Beside these specific Acts, further legal aspects to consider when sharing data, including antitrust/competition, data protection and security, copyright, patents/Intellectual property. The regulatory development may have more impact on the concept and operationalization of data spaces in the future and needs to be monitored to ensure compliance.

The operationalisation of data governance and the establishment of data spaces require a robust methodology both to navigate through the existing regulatory patchwork (scattered in various legal instruments) and to implement the upcoming legislative agenda of the EU*.* Providing guidance to future-proof specific problems entails an assessment and combination of various regulatory tools, contractual models, design principles, and organizational structures. To this end, the below four-pillar data governance framework outlines a "legal anatomy" of data governance consisting of the following:

  1. the substantive rights and obligations related to data transactions (rights to data)

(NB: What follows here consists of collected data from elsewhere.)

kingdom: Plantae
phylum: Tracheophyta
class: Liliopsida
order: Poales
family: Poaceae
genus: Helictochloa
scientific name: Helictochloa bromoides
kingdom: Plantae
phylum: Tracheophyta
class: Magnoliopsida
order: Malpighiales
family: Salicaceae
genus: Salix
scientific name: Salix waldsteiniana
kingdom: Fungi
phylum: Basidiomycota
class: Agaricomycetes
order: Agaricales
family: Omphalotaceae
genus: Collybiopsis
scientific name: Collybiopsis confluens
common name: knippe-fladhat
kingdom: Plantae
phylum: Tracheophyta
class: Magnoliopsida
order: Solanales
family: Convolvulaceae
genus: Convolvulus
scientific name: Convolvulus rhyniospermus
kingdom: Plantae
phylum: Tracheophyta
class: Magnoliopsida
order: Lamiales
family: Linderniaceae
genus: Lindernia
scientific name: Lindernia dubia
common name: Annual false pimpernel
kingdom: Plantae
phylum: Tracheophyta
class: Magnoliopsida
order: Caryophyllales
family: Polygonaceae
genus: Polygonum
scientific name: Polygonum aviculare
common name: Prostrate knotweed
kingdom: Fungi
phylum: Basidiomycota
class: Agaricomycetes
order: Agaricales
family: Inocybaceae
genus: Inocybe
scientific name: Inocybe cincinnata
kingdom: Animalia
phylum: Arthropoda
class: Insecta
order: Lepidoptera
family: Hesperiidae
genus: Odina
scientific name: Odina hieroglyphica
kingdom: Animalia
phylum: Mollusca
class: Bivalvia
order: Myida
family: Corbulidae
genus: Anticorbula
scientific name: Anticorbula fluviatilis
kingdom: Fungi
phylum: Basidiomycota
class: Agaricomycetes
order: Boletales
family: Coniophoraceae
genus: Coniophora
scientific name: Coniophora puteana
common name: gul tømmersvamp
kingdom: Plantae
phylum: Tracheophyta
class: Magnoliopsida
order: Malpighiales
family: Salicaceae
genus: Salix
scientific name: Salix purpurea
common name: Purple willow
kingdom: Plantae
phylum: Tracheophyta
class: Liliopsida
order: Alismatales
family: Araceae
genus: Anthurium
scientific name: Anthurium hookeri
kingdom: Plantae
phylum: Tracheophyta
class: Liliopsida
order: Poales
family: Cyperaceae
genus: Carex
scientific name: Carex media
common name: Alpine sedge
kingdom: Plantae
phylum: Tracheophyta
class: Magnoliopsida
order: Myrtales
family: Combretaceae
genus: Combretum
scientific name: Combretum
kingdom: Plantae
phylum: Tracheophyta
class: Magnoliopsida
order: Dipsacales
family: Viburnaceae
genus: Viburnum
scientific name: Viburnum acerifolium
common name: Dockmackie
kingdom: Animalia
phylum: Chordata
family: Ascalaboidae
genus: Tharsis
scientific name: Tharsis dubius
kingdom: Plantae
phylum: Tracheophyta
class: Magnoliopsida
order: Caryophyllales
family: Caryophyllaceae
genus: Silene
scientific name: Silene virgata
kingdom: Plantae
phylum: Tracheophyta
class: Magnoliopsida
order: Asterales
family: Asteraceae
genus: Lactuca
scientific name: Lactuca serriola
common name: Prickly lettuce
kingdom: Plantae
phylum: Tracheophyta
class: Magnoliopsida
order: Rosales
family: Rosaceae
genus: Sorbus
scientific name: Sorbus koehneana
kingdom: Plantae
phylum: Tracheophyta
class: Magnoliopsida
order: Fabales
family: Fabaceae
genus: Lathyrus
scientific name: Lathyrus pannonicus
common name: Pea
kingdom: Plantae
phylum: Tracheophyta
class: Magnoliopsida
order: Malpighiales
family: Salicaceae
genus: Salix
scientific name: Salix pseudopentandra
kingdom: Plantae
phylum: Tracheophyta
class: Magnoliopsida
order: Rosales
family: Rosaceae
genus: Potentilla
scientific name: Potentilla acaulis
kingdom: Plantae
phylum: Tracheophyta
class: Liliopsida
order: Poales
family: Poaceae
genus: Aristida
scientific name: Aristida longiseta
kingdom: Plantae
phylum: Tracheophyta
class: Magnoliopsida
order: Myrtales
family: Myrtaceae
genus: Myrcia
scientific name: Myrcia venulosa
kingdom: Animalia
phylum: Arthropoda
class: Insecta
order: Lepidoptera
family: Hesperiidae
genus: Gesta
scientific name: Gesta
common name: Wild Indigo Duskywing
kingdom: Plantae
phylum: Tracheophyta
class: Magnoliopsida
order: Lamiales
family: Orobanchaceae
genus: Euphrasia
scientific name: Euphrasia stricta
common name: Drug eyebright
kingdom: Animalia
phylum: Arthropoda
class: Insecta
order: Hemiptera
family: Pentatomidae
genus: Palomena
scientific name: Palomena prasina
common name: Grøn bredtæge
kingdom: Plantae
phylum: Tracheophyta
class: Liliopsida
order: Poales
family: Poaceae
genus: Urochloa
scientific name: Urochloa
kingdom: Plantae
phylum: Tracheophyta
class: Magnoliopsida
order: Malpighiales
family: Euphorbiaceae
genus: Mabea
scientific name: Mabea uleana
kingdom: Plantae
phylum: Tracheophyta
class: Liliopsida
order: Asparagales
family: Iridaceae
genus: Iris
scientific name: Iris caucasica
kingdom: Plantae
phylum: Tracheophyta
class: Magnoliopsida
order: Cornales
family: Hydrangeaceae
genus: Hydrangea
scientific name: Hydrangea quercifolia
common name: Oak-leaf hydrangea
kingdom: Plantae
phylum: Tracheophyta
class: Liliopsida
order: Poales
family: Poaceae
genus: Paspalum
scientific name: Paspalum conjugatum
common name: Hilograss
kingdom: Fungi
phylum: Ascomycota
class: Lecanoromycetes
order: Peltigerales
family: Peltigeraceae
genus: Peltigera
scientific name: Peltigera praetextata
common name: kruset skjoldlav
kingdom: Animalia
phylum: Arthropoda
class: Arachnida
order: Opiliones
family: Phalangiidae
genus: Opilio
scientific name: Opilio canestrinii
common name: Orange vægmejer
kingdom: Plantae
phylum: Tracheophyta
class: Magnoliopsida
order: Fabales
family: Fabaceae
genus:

  2. the contractual dimension

  3. the organizational aspects

  4. the technical implementation.

Beside the own responsibility of participants in a decentralized organization, IDSA discusses and aligns on legal matters with other initiatives. Coordination with other initiatives on the legal dimension is all the more important as often (and by its nature) most legislation needs to be translated into practical approaches and solutions - and a common understanding of the legal terms is necessary to create a trustworthy and reliable EU data sharing landscape.

Therefore, IDSA has established a legal framework task force to discuss regulatory developments and legal topics as well as to organize the collaboration and contribution of IDSA members regarding the legal dimension.